-------- EXERCISE DATA --------

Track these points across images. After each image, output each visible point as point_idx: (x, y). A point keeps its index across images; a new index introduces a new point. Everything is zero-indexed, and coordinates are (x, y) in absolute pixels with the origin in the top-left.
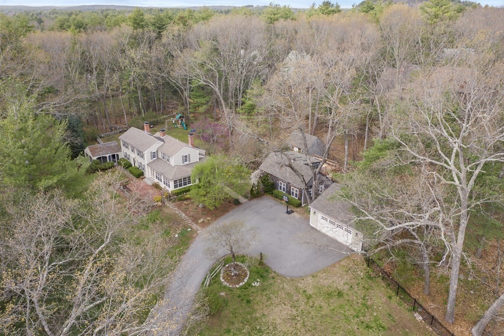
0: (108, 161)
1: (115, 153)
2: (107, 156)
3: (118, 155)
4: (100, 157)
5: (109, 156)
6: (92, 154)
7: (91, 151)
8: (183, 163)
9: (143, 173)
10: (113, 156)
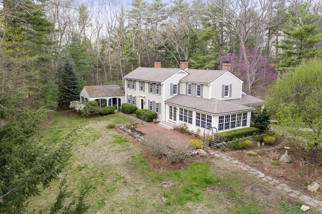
0: (108, 105)
1: (117, 97)
2: (108, 99)
3: (119, 100)
4: (99, 99)
5: (110, 99)
6: (89, 95)
7: (88, 92)
8: (223, 97)
9: (156, 114)
10: (114, 100)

--------

An exact copy is required of the lines from the start of the records above through the line with "6: (92, 154)", and only those, without any pictures.

Track these points across images. After each image, output each visible point as point_idx: (x, y). A point keeps its index across images; a new index introduces a new point. Everything is zero-indexed, and coordinates are (x, y) in absolute pixels with the origin in the top-left.
0: (108, 161)
1: (115, 153)
2: (107, 156)
3: (118, 155)
4: (100, 157)
5: (109, 156)
6: (92, 154)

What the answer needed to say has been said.